GO 11670: The Host Environments of Type Ia Supernovae in the SDSS Survey

SN 2007uy and 2008D in NGC 2770 Supernovae have long attracted the attention of both amateur and professional astronomers as a means of studying the violent eruption and death of massive stars and degenerates. However, in the last decade they have also acquired considerable importance as distance indicators, tracing the expansion of the universe to redshifts well beyond the reach of more conventional yardsticks, such as cepheids, and providing a key underpinning for the hypothesised existcen of dark energy. Understanding the supernovae themselves, and, in particular, their progenitors, is key to accurately interpreting their luminosities and distances. The present program aims to tackle that aspect of the problem by using ACS to obtain deep, high resolution images of galaxies that have harboured recent type Ia supernovae. The targets are all drawn from the Sloan Digital Sky Survey, which has uncovered more than than 500 type Ia supernovae,. The supernovae themselves are long gone from view, but the ACS data will be used to probe the stellar populations in the immediate vicinity of the explosion, and hence gain a better understanding of the likely progenitor.

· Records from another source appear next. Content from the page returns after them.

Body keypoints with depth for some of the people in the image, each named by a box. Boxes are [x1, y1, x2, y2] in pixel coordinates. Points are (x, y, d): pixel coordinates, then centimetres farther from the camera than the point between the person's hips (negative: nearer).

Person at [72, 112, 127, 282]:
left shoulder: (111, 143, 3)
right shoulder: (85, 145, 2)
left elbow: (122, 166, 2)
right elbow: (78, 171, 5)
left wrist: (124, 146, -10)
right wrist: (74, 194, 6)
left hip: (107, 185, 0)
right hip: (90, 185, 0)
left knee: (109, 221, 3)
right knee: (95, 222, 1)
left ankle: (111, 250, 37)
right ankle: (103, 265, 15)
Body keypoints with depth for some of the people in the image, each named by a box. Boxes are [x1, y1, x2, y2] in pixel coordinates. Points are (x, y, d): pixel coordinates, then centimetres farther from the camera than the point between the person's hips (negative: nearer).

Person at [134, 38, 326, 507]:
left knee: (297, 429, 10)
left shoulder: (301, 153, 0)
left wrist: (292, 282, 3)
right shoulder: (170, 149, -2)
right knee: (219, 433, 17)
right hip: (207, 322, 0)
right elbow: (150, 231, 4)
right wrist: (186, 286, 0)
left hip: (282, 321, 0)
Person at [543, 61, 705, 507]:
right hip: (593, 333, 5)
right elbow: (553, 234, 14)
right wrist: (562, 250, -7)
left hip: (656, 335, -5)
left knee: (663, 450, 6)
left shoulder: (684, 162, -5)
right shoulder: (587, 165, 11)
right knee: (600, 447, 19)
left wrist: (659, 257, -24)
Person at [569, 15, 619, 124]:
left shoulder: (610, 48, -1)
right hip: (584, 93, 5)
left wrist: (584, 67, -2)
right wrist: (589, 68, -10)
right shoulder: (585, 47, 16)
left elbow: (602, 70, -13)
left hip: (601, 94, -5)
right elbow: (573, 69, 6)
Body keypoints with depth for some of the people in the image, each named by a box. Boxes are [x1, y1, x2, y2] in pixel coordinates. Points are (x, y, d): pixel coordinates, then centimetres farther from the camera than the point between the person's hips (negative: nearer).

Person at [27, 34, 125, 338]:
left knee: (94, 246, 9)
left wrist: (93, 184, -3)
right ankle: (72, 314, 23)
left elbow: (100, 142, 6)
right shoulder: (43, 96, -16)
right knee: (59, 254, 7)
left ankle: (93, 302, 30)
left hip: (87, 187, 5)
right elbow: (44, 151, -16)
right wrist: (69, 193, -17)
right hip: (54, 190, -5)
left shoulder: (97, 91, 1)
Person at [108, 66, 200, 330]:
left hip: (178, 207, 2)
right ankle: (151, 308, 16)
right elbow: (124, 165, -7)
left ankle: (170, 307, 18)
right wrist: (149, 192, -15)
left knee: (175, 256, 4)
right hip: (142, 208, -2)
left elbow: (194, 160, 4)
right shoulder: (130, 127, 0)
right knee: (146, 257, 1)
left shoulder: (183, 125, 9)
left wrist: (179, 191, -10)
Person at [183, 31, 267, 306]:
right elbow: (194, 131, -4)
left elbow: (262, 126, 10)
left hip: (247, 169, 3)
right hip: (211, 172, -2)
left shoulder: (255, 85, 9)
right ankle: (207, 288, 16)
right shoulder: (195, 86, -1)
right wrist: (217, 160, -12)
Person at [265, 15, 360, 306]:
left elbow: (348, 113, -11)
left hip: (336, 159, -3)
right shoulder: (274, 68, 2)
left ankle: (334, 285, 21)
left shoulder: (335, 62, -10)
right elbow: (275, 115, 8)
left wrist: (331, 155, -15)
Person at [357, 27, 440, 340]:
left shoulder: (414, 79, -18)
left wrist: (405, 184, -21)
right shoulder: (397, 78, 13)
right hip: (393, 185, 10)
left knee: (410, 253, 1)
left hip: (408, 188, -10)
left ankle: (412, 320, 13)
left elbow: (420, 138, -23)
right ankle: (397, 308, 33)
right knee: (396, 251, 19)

GO 11702: Search for Very High-z Galaxies with WFC3 Pure Parallel

The ACS optical/far-red image of the Hubble Ultra Deep Field Galaxy evolution in the early Universe is a discipline of astronomy that has been transformed by observations with the Hubble Space Telescope. The original Hubble Deep Field, the product of 10 days observation in December 1995 of a single pointing of Wide Field Planetary Camera 2, demonstrated conclusively that galaxy formation was a far from passive process. The images revealed numerous blue disturbed and irregular systems, characteristic of star formation in galaxy collisions and mergers. Building on this initial progam, the Hubble Deep Field South (HDFS) provided matching data for a second southern field, allowing a first assessment of likely effects due to field to field cosmic variance, and the Hubble Ultra-Deep Field (UDF) probed to even fainter magitude with the Advanced Camera for Surveys (ACS). The highest redshift objects found in the UDF have redshifts approaching z~7. Pushing to larger distances, and greater ages, demands observatons at near-infrared wavelengths, as the characteristics signatures of star formation are driven further redward in the spectrum. Wide Field Camera 3, installed in Servicing Mission 4, is well suited to these observations, and a number of programs are in place in Cycle 17 that address these issues. Indeed, WFC3 is employed in pure parallel mode by several programs. These take advantage of other science programs, usually with COS, that involve 2-5 orbit pointings on sources at high galactic latitude. The WFC3 pointing is unplanned, since it depends on the orientation adopted for the prime observations, but 2-5 orbits of IR imaging can reach galaxies at redshifts exceeding z=7 (potentially even z~8) in high latitude fields. This is one of two such programs in the cycle 17 portfolio.